INSTRUCTIONS FOR THE TASK:
Please recast the whole listing below as a numbered list, skipping any blank lines.

LISTING:
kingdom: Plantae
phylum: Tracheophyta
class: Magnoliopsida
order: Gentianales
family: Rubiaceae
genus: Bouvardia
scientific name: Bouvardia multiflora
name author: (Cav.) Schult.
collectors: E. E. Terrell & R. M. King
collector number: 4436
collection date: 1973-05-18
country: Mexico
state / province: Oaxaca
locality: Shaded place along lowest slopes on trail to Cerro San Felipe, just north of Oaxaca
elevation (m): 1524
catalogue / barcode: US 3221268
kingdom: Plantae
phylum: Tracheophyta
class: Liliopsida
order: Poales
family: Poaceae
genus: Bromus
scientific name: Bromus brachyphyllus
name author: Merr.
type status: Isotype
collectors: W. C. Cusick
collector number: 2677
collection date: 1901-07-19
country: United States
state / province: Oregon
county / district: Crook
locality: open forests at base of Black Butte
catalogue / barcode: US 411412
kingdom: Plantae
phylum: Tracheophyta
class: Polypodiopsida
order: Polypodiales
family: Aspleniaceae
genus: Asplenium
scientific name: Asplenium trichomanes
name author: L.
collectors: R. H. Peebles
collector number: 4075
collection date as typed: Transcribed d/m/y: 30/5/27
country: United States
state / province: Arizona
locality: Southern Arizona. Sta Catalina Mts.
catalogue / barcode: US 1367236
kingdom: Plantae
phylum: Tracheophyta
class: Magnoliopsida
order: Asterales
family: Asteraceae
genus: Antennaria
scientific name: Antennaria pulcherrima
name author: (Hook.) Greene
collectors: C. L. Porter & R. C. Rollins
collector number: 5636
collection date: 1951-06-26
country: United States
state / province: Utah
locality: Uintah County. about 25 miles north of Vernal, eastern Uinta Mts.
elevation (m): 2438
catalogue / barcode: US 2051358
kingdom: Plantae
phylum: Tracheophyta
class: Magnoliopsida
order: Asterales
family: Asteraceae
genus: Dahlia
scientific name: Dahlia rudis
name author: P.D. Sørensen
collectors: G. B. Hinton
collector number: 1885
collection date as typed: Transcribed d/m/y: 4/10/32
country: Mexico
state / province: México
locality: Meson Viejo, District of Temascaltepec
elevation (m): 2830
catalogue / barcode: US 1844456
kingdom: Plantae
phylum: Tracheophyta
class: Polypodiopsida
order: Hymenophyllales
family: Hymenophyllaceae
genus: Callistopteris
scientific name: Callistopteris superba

PROBLEM SOLUTION:
1. kingdom: Plantae
2. phylum: Tracheophyta
3. class: Magnoliopsida
4. order: Gentianales
5. family: Rubiaceae
6. genus: Bouvardia
7. scientific name: Bouvardia multiflora
8. name author: (Cav.) Schult.
9. collectors: E. E. Terrell & R. M. King
10. collector number: 4436
11. collection date: 1973-05-18
12. country: Mexico
13. state / province: Oaxaca
14. locality: Shaded place along lowest slopes on trail to Cerro San Felipe, just north of Oaxaca
15. elevation (m): 1524
16. catalogue / barcode: US 3221268
17. kingdom: Plantae
18. phylum: Tracheophyta
19. class: Liliopsida
20. order: Poales
21. family: Poaceae
22. genus: Bromus
23. scientific name: Bromus brachyphyllus
24. name author: Merr.
25. type status: Isotype
26. collectors: W. C. Cusick
27. collector number: 2677
28. collection date: 1901-07-19
29. country: United States
30. state / province: Oregon
31. county / district: Crook
32. locality: open forests at base of Black Butte
33. catalogue / barcode: US 411412
34. kingdom: Plantae
35. phylum: Tracheophyta
36. class: Polypodiopsida
37. order: Polypodiales
38. family: Aspleniaceae
39. genus: Asplenium
40. scientific name: Asplenium trichomanes
41. name author: L.
42. collectors: R. H. Peebles
43. collector number: 4075
44. collection date as typed: Transcribed d/m/y: 30/5/27
45. country: United States
46. state / province: Arizona
47. locality: Southern Arizona. Sta Catalina Mts.
48. catalogue / barcode: US 1367236
49. kingdom: Plantae
50. phylum: Tracheophyta
51. class: Magnoliopsida
52. order: Asterales
53. family: Asteraceae
54. genus: Antennaria
55. scientific name: Antennaria pulcherrima
56. name author: (Hook.) Greene
57. collectors: C. L. Porter & R. C. Rollins
58. collector number: 5636
59. collection date: 1951-06-26
60. country: United States
61. state / province: Utah
62. locality: Uintah County. about 25 miles north of Vernal, eastern Uinta Mts.
63. elevation (m): 2438
64. catalogue / barcode: US 2051358
65. kingdom: Plantae
66. phylum: Tracheophyta
67. class: Magnoliopsida
68. order: Asterales
69. family: Asteraceae
70. genus: Dahlia
71. scientific name: Dahlia rudis
72. name author: P.D. Sørensen
73. collectors: G. B. Hinton
74. collector number: 1885
75. collection date as typed: Transcribed d/m/y: 4/10/32
76. country: Mexico
77. state / province: México
78. locality: Meson Viejo, District of Temascaltepec
79. elevation (m): 2830
80. catalogue / barcode: US 1844456
81. kingdom: Plantae
82. phylum: Tracheophyta
83. class: Polypodiopsida
84. order: Hymenophyllales
85. family: Hymenophyllaceae
86. genus: Callistopteris
87. scientific name: Callistopteris superba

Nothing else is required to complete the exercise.